Nel gioco con il quadrilatero, Bearzot ricopriva il ruolo di mediano. Non era un campione, ma sapeva come fermare i fuoriclasse, Incontrista granitico, corretto e leale, si impose come sagace e coriaceo difensore, dapprima francobollatore delle mezzali di lusso, dei fantasisti, poi, in conclusione di carriera, come libero ricco di esperienza. E alle spalle della difesa potè prolungare sino a 37 anni l’attività agonistica.

Aveva una faccia da pugile, per quel naso deformato da due fratture subite nelle mischie sotto porta quando, sui calci d’angolo, si buttava a capofitto nell’area avversaria ribollente per sfruttare la sua elevazione. Era un vero cuore Toro in campo, ma anche un cuore tenero fuori. E, per il suo modo di essere, era diventato uno dei beniamini del Filadelfia.

Una presenza in Nazionale A a Budapest contro l’Ungheria. Marcò Puskas, un Maratona ante litteram. Gli azzurri persero 2-0 e Bearzot si distinse per aver almeno limitato il raggio d’azione del Colonnello, ma in Nazionale non ci tornò più, prendendosi però la rivincita nel migliore dei modi, da citì campione del mondo.

Tra i suoi avversari più illustri ci fu Omar Sivori, nei derby infuocati. Si vanta di non aver mai subito un tunnel dal Cabezòn argentino. Ed è il suo fiore all’occhiello”.

Bruno Bernardi.

 

Giu 19, 2010 - Senza categoria    No Comments

LA FASCIA AL BRACCIO (seconda parte)

Continua la carrellata sui grandi capitani granata.

Dopo Superga, per quattro partite (contro i pari età di Fiorentina, Genoa, Samp e Palermo) ha portato la fascia al braccio Antonio Giammarinaro, nato a Kamanlif in Tunisia il 27 ottobre 1931. Fra i << ragazzi >> del Toro che sognavano di emulare un giorno gli assi sfracellatisi contro il muraglione della Basilica – e che disputarono in loro vece il finale del campionato – Giammarinaro portava la maglia numero dieci di capitan Valentino.
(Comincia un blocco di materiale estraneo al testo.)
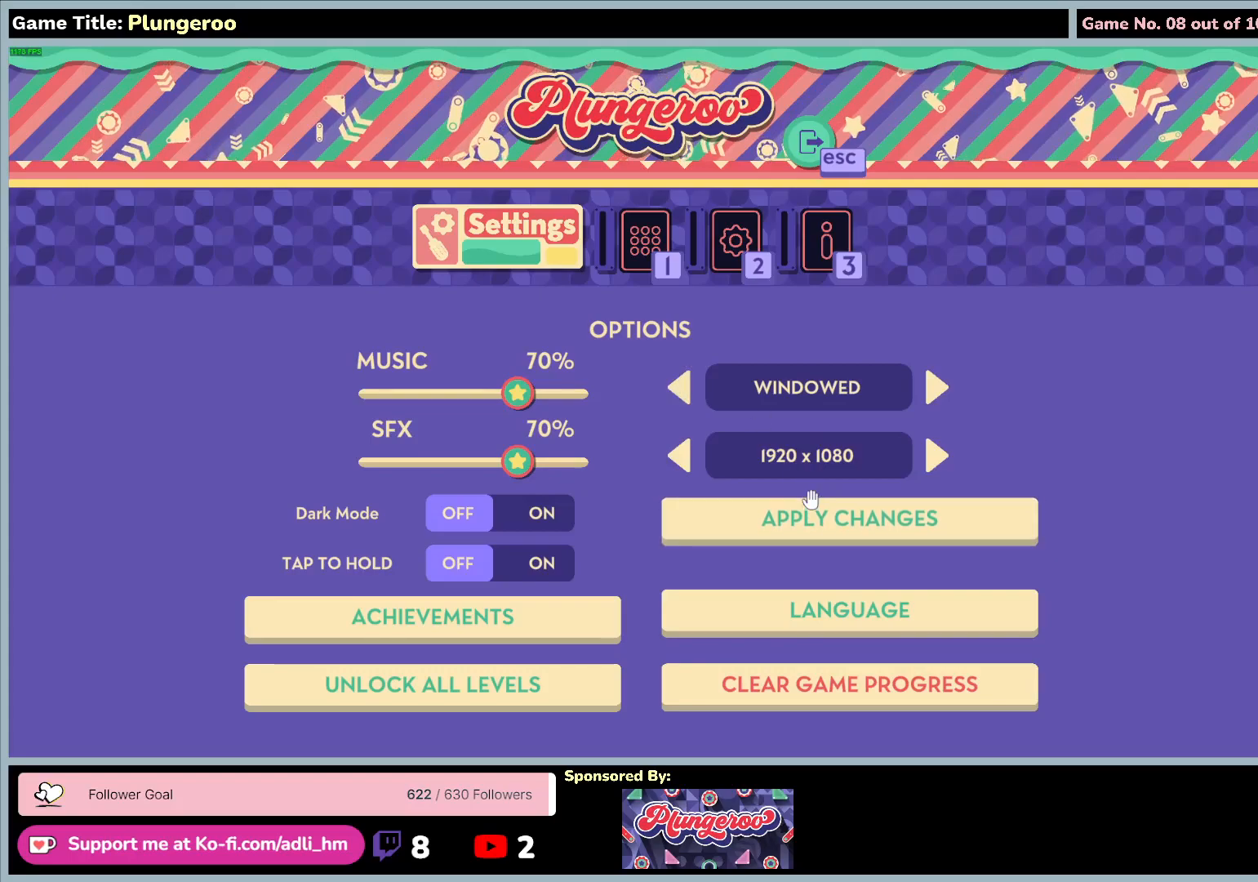
{"keys": [], "mouse": [], "events": [[17, "mouse_left", "up"]]}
Nella successiva stagione ’49-50, che Ferruccio Novo cercava di affrontare con una squadra improvvisata più che inventata, dei babies restavano nella rosa solo in pochi. E la fascia di capitano toccava a Riccardo Carappellese, foggiano di Cerignola cresciuto nelle squadre giovanili del Torino senza mai vestire dopo la maglia granata. A ventisette anni gli toccava questa, in un momento amaro e delicato, assieme al ruolo di leader. Ferruccio Novo l’aveva chiesto al Milan, e ottenuto.

La storia del Toro entrava in un momento tormentato, come quelli di ogni ricostruzione. Difficile rifare una squadra che era parsa a lungo perfetta, arduo trovare uomini in grado di guidarla sul terreno, durante il gioco. Già tanto se si trovavano tipi duri come capitan Raffaele Cuscela tarantino tosto, che dopo un lungo girovagare trovava nei sei anni in granata il periodo migliore della carriera. Dopo di lui, Enzo Bearzot dava al Toro cuore, passione, voglia di lottare. Ne era a lungo la bandiera. Suoi i meriti maggiori del pronto ritorno in A nella stagione ’59-60.
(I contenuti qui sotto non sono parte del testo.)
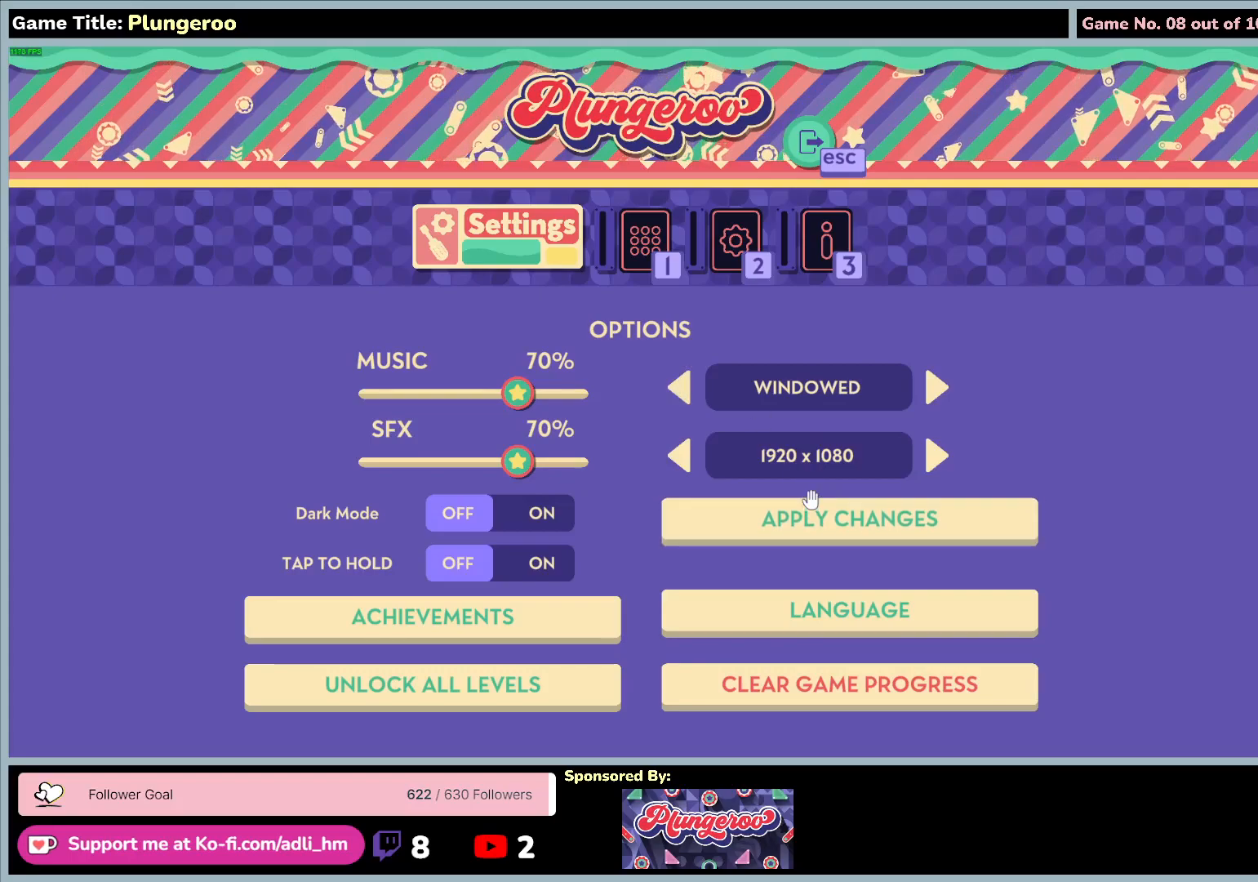
{"keys": [], "mouse": [], "events": []}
Cuore e voglia di lottare li ereditava, per sollecitarli ancora, un atro capitano storico: Giorgio Ferrini. Lo ricorderanno queste pagine: la sua vita di grande atleta, la sua prematura scomparsa. Il testimone granata passava poi dal ruolo battagliero di Ferini a quello altrettanto grintoso ma diverso di Claudio Sala. Che dava al ruolo di capitano un significato particolare. La sua battaglia era nel battere l’avversario non con il tackle, ma con il dribbling. E con il cross da gol per Pulici e Graziani.

Il poeta del gol ha passato la fascia a Renato Maccarelli. Zac per noi resta lui, malgrado Zaccheroni. E malgrado René le Beau, il Bel Renato, abbia guadagnato cifre di libelli molto meno coinvolgenti. Sala e Zac hanno lasciato nei tifosi profonde nostalgie. Come capitan Cravero, libero e sostegno della squadra in tante difficoltà. La sua fascia bianca che accompagna il corpo a chiudere la strada a un attaccante che punta al gol. E come Fusi altro ottimo leader, uomo di cervello più che di gambe, ancora ultima barriera davanti al portiere. E adesso? Adesso Lentini che il gol lo cerca, soprattutto aiuta a cercarlo. Un capitano diverso. Con la passione di chi l’ha preceduto non solo nel tempo, ma nella storia del Toro”.

Bruno Perucca

Giu 15, 2010 - Senza categoria    No Comments

LA FASCIA AL BRACCIO (prima parte)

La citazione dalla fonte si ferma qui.